=== WHAT YOU SHOULD DO ===
Using the material below, repeat exactly the lines from the one with "Cooking surface type" through the one with "nce while 11", ends included, without any images.

=== RECORDED INFORMATION ===
========================
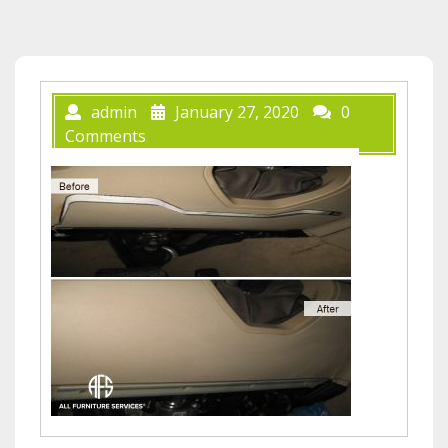
admin
January 27, 2020
0
Comments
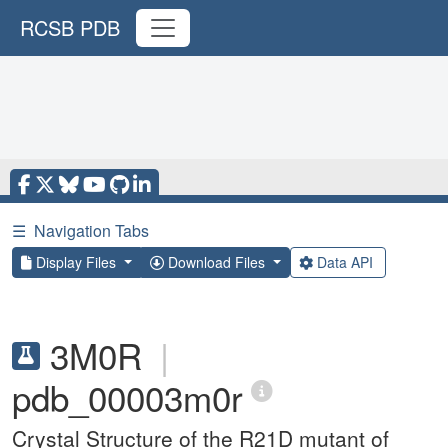
RCSB PDB
☰
Navigation Tabs
Display Files
Download Files
Data API
3M0R
|
pdb_00003m0r
Crystal Structure of the R21D mutant of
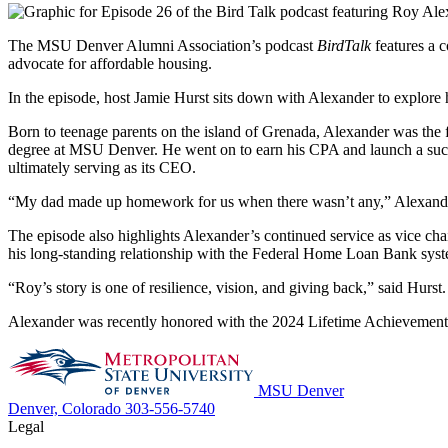
The MSU Denver Alumni Association’s podcast
BirdTalk
features a c
advocate for affordable housing.
In the episode, host Jamie Hurst sits down with Alexander to explore
Born to teenage parents on the island of Grenada, Alexander was the f
degree at MSU Denver. He went on to earn his CPA and launch a succes
ultimately serving as its CEO.
“My dad made up homework for us when there wasn’t any,” Alexander 
The episode also highlights Alexander’s continued service as vice c
his long-standing relationship with the Federal Home Loan Bank sys
“Roy’s story is one of resilience, vision, and giving back,” said Hurst
Alexander was recently honored with the 2024 Lifetime Achievemen
MSU Denver
Denver, Colorado
303-556-5740
Legal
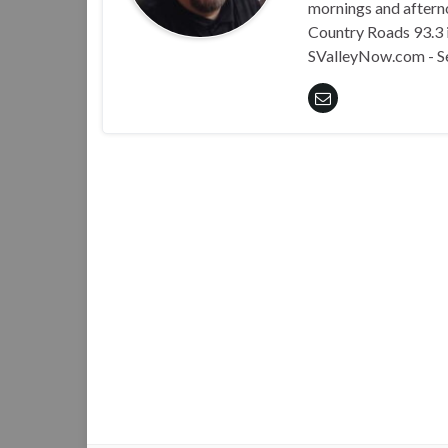
mornings and aftern
Country Roads 93.3 i
SValleyNow.com - S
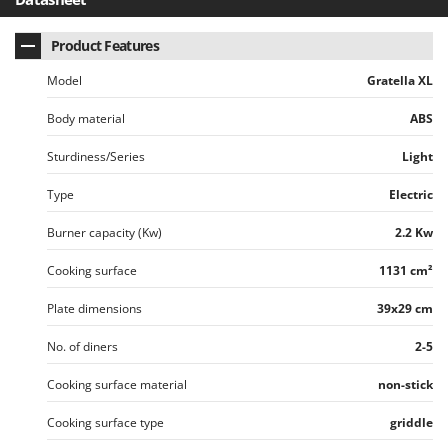
Vacuum Sealers
Lampacrescia - MGM
Landxcape
Product Features
W
Water Pumps
LAR Casalinghi
Model
Gratella XL
Welding Machines
Lavor
Body material
ABS
Wet & Dry Vacuum Cleaners
Linea VZ
Wheeled Leaf Vacuums
Sturdiness/Series
Light
Lisam
Winches - Lifting Jacks
Lotusgrill
Type
Electric
Window Cleaners
Burner capacity (Kw)
2.2 Kw
M
Wine and Oil Filters
M.A.I.BO.
Wine Grape and Fruit Presses
Cooking surface
1131 cm²
Macom
Wood Pellet Machines
Macte Ovens
Plate dimensions
39x29 cm
Makita
No. of diners
2-5
MAMMAMIA
Cooking surface material
non-stick
Marcato
Cooking surface type
griddle
Marina Systems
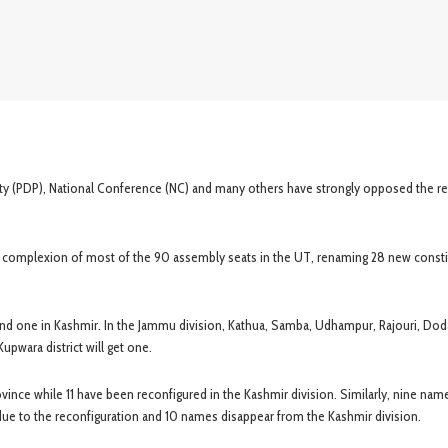
arty (PDP), National Conference (NC) and many others have strongly opposed the r
e complexion of most of the 90 assembly seats in the UT, renaming 28 new const
nd one in Kashmir. In the Jammu division, Kathua, Samba, Udhampur, Rajouri, Dod
Kupwara district will get one.
nce while 11 have been reconfigured in the Kashmir division. Similarly, nine nam
ue to the reconfiguration and 10 names disappear from the Kashmir division.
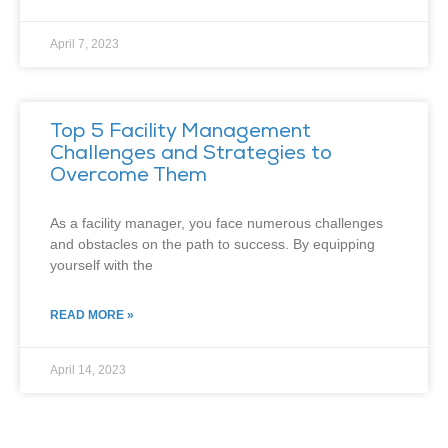
April 7, 2023
Top 5 Facility Management
Challenges and Strategies to
Overcome Them
As a facility manager, you face numerous challenges
and obstacles on the path to success. By equipping
yourself with the
READ MORE »
April 14, 2023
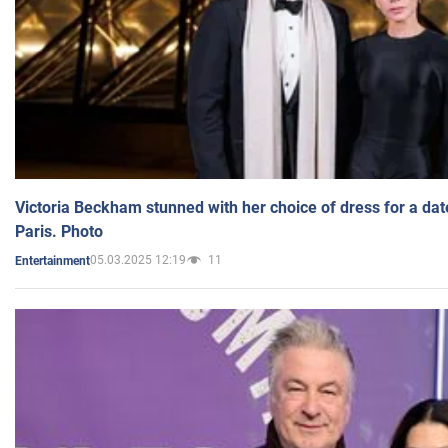
Victoria Beckham stunned with her choice of dress for a dat
Paris. Photo
05.03.2025 12:19
11
Entertainment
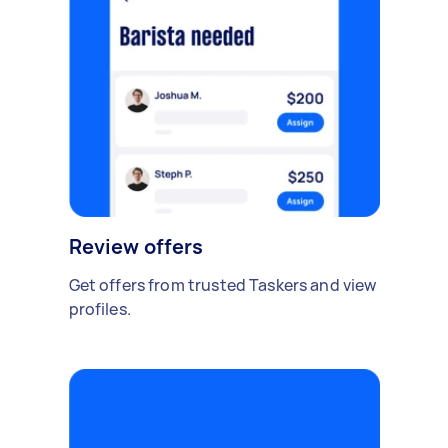
Review offers
Get offers from trusted Taskers and view
profiles.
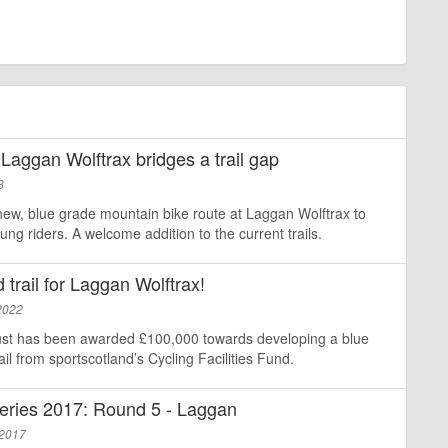
 Laggan Wolftrax bridges a trail gap
3
ew, blue grade mountain bike route at Laggan Wolftrax to
g riders. A welcome addition to the current trails.
trail for Laggan Wolftrax!
2022
st has been awarded £100,000 towards developing a blue
il from sportscotland’s Cycling Facilities Fund.
eries 2017: Round 5 - Laggan
 2017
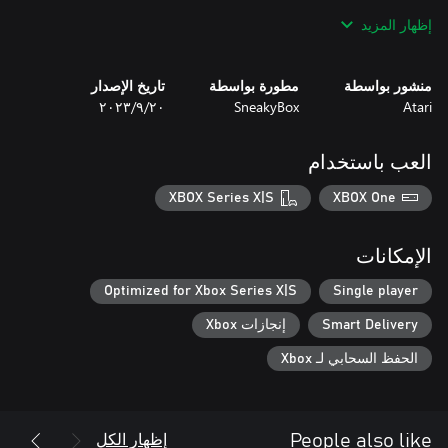
إظهار المزيد
No two runs are ever the same, which keeps you at the top of
your game, and makes Days of Doom inherently replayable.
تاريخ الإصدار
مطورة بواسطة
منشور بواسطة
٢٠‏/٩‏/٢٠٢٣
SneakyBox
Atari
العب باستخدام
XBOX Series X|S
XBOX One
الإمكانات
Optimized for Xbox Series X|S
Single player
إنجازات Xbox
Smart Delivery
الحفظ السحابي لـ Xbox
إظهار الكل
People also like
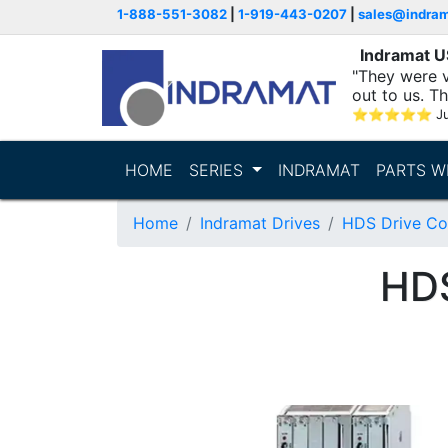
1-888-551-3082
|
1-919-443-0207
|
sales@indra
Indramat 
"They were v
out to us. T
with..."
⭐
⭐
⭐
⭐
⭐
Ju
HOME
SERIES
INDRAMAT
PARTS W
Home
Indramat Drives
HDS Drive Con
HD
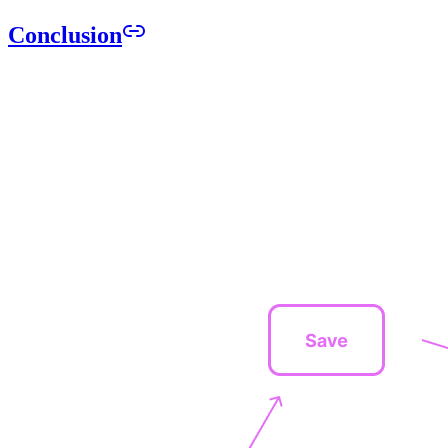
Conclusion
========================
=== ANSWER FOR THIS EXERCISE ===
Cooking surface type
griddle
Marina Systems
arty (PDP), National Conference (NC) and many others have strongly opposed the r
e complexion of most of the 90 assembly seats in the UT, renaming 28 new const
nd one in Kashmir. In the Jammu division, Kathua, Samba, Udhampur, Rajouri, Dod
Kupwara district will get one.
nce while 11 have been reconfigured in the Kashmir division. Similarly, nine nam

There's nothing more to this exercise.